What the task asks
Copy the records below in full and leave every image out of the copy.

============================================================

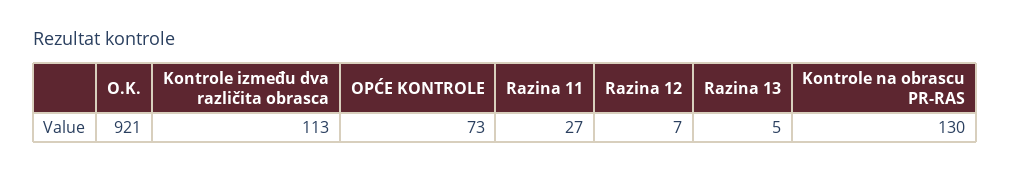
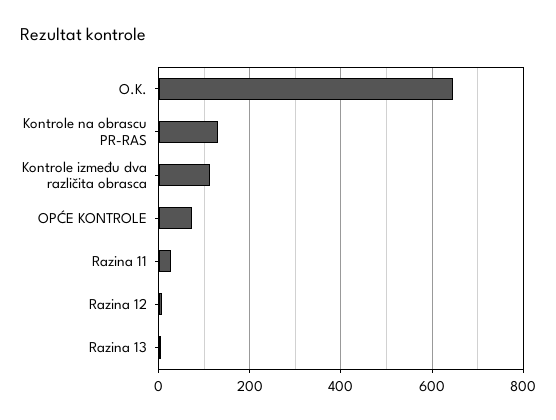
  {
-   "O.K.": 921,
+   "O.K.": 640,
    "Kontrole između dva različita obrasca": 113,
    "OPĆE KONTROLE": 73,
    "Razina 11": 27,
    "Razina 12": 7,
    "Razina 13": 5,
    "Kontrole na obrascu PR-RAS": 130
  }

============================================================

Result of this task
  {
-   "O.K.": 921,
+   "O.K.": 640,
    "Kontrole između dva različita obrasca": 113,
    "OPĆE KONTROLE": 73,
    "Razina 11": 27,
    "Razina 12": 7,
    "Razina 13": 5,
    "Kontrole na obrascu PR-RAS": 130
  }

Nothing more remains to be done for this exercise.